For openers, have a reminder of something basic:
Now to the meat of the matter.
I’m an old man. Old men have fears that younger men don’t share. One such fear is of being violently attacked. Therefore, whenever I prepare to leave my home for any reason – the occasions are getting to be fewer and fewer – I arm myself. I have resolved that if anyone should attack me for any reason, I will take his life.
I didn’t think that way even fifteen years ago. But then, matters weren’t nearly this bad fifteen years ago. Remember 2001? Remember the surge of national unity and resolve that followed the 9/11 atrocities? We were a nation then. We aren’t one today.
Today we’re a battleground, and not just with regard to our politics.
The American scene is trending speedily toward violence as a persistent, even dominant feature. Violence is everywhere. It’s been in our schools for decades. It pollutes our urban streets. It’s becoming ever more important in our suburbs. And it’s becoming a key factor in our politics.
The great wonder of the thing is that the homicide rate hasn’t exploded. Considering the frequency and distribution of violent events, I’d have expected many more deaths. After all, we’re a heavily armed country. A lot of people “carry” regularly. You’d think those weapons would be used at a frequency proportional to that of other violent encounters. So far that hasn’t happened, except in places like Chicago. But I don’t dare to forecast the continuation of that condition. It could change all too swiftly and easily.
Violence is increasing because it gets the violent ones what they want. Remember what I said in large font at the outset: A tactic that succeeds will be repeated, intensified, and emulated. Violence is apparently working for those who employ it. That is, its practitioners’ gains outweigh its costs and risks.

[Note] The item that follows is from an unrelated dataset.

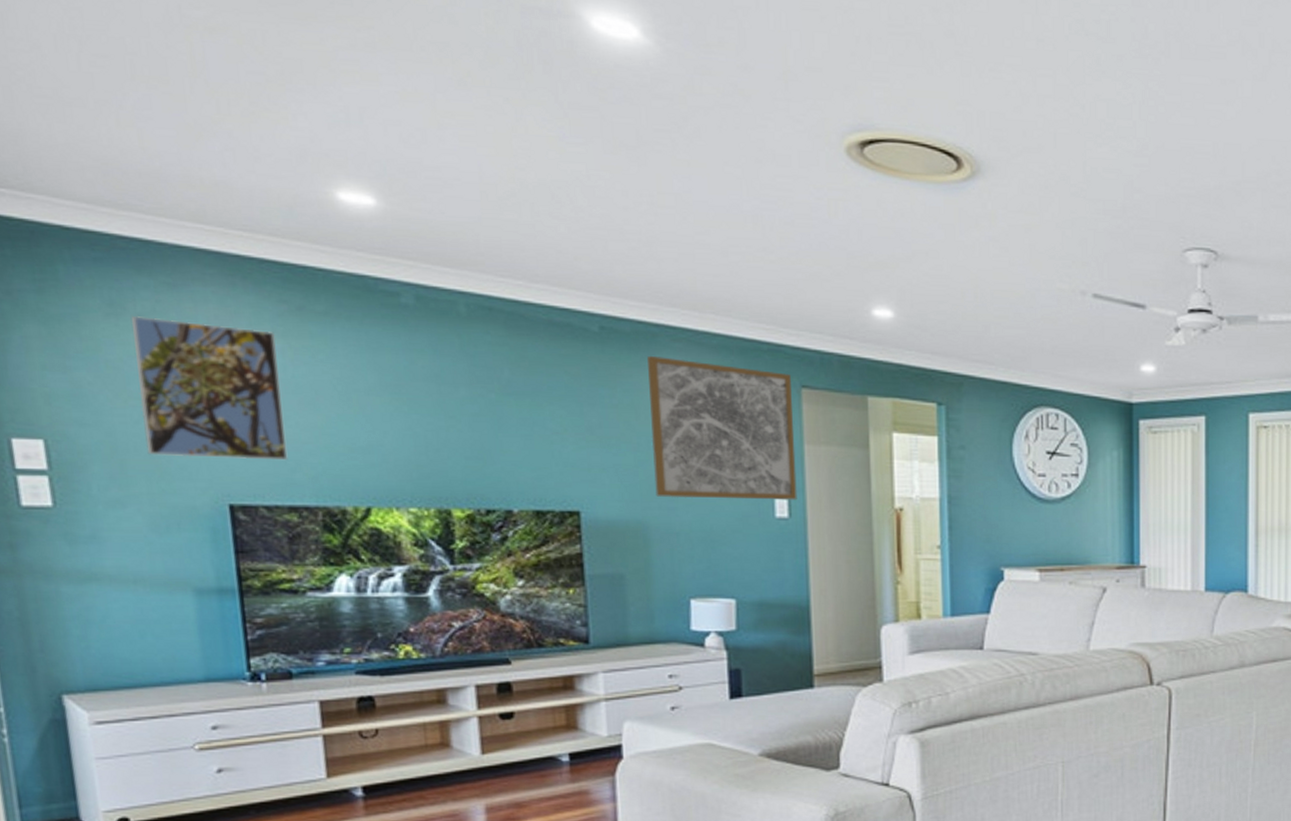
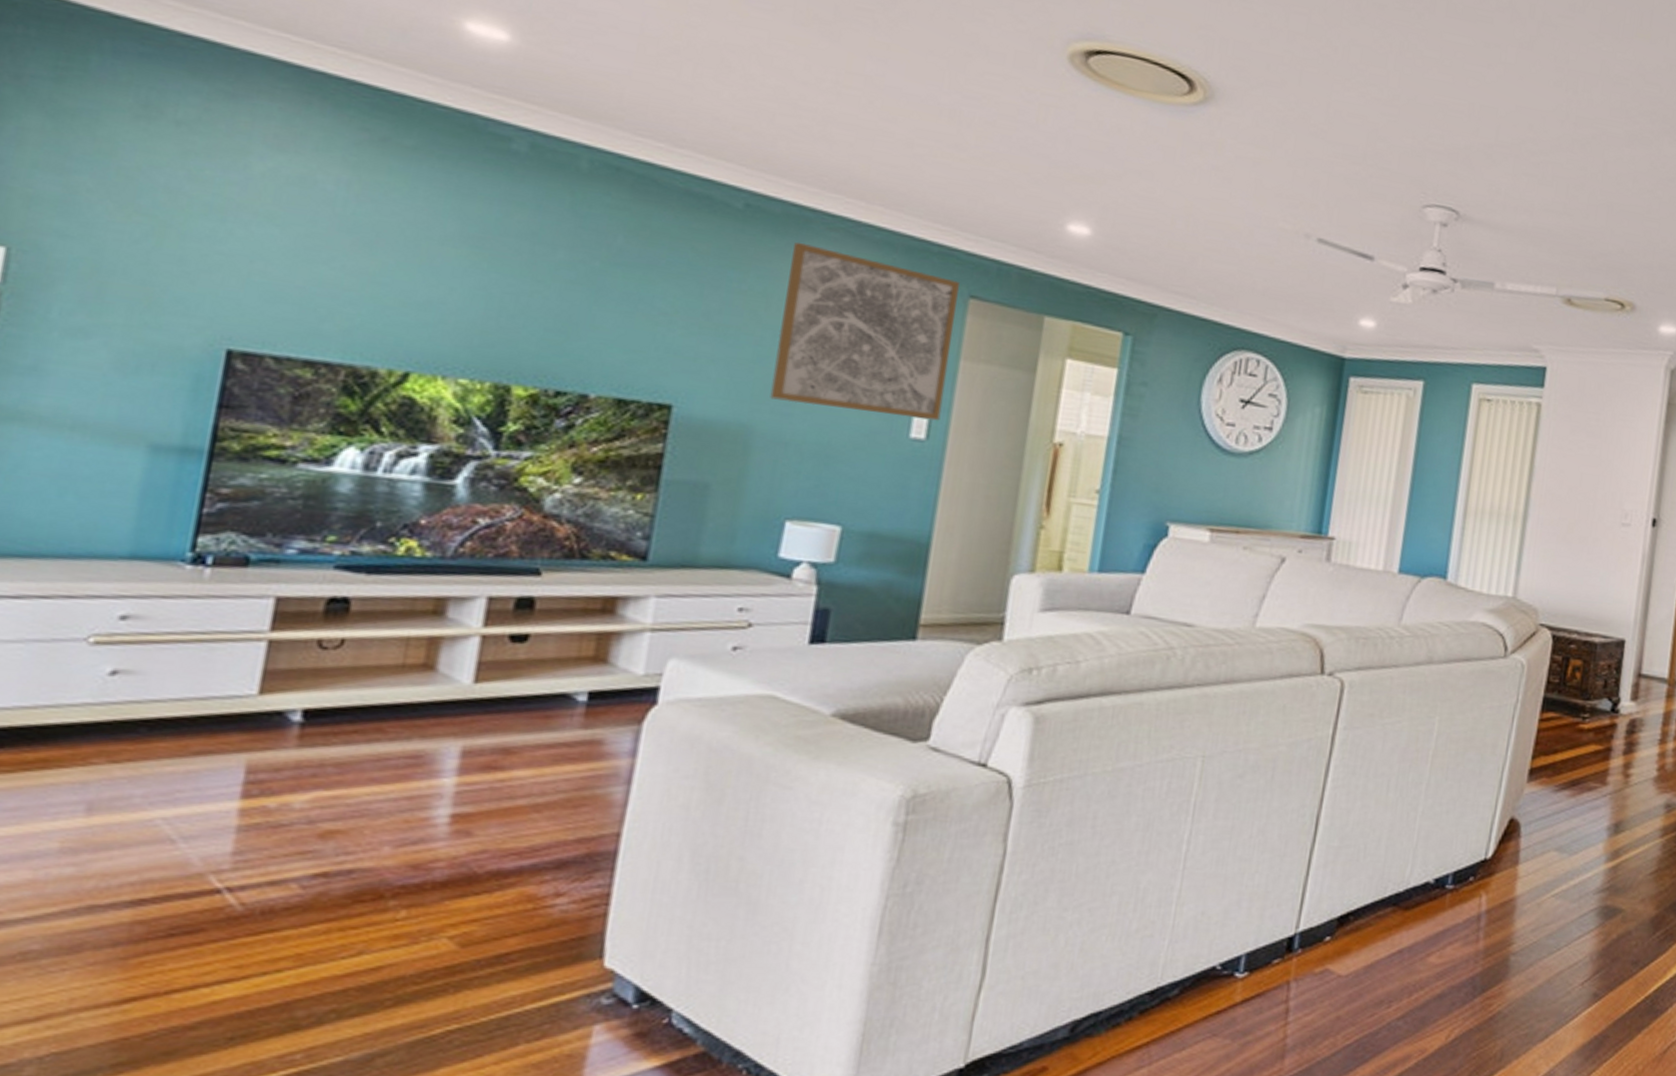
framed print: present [130,315,288,461] -> none [138,121,345,307]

Violence didn’t always succeed. Sixty years ago, it was common for an assault that took place before onlookers to be answered by counter-violence and the placement of the attacker in a jail cell: not always, but often enough, and with consequences severe enough, to hold occasions of violence to a socially endurable level. For various reasons that is no longer the case, while the prospective gains from violence remain what they were.
Violence works whenever it’s not met by a swift defense and appropriate retribution. It worked for Lenin’s Bolsheviks and Hitler’s Brown Shirts. The lesson is not lost on those who mastermind American politics.
Though violence of various kinds has increased dramatically in frequency and intensity, its practitioners are a small minority of the American people. Therefore, they can be faced down, deterred when possible and punished when deterrence fails. But this is not happening, at least not frequently enough to preserve a suitable degree of public peace. Why not?
There are several reasons. The most important ones:
- A reluctance to risk pain and injury;
- Fear that the authorities will “take the wrong side;”
- The demonization of masculine initiative and courage;
- A quasi-philosophical disinclination to “descend to that level.”
All of these influences matter, apparently more today than ever before in our nation’s history. And not one of them is somehow refutable. Pain hurts; injuries incur medical bills. The cops get a violent encounter wrong rather frequently; sometimes the defender is penalized along with the attacker as a matter of official policy. Notions about “toxic masculinity” and “testosterone poisoning” are being trumpeted at us from every direction. And of course, there’s this foolish prevalent notion in circulation that “a gentleman doesn’t do that,” whereas it’s not that long ago that one who refrained from intervening to save a victim from his attacker would be classed as “no gentleman at all.”
So attackers are reaping the rewards they seek far more frequently than before...perhaps more often than not. And most ominously, it appears that violence, especially vandalism, has become a principal factor in our politics.
The bullies are taking our country from us.
Hearken to John Hinderaker of PowerLine:
It is widely understood that the Left wants to impose censorship on the rest of us, and where it can, it will. The experience of conservative speakers on university campuses is the most obvious proof. But the truth, I think, is worse: it isn’t just censorship. The Left wants to bully disagreement out of existence.
Indeed it is “widely understood.” But the understanding has not triggered the proper reaction, with the consequence that the Left’s politically oriented violence is inspiring much other violence for other, less abstract reasons: gain; the sense of personal superiority; racial or ethnic hatreds; and so forth.
Hinderaker’s piece, which surveys the tide of political violence and intimidation sweeping over Europe and the milquetoast reactions to it to this point, closes on an upbeat note:
Here in the U.S., we are witnessing a populist revolt against bullying liberalism, but what we are seeing here is mild, I suspect, compared with what is in store in Europe. And, of course, when all dissent on what millions see as the most vital issues of the day is barred as “far right,” it is inevitable that unsavory elements will be part of the populist uprising. Having sown the wind, Europe’s Left will, in all likelihood, reap the whirlwind. If the consequences are not to its liking, it has no one to blame but itself.
Note the foreboding yet darkly optimistic feel of the above: in effect, it says “they’ll get what’s coming to them.” Will the near future justify it? Or will those personally inclined toward violence come to “outgun” those who prefer peace and order and are willing to accept personal risk to get and keep it?
As with all else, we shall see. But I’m finding it difficult to be optimistic. How much optimism do you feel?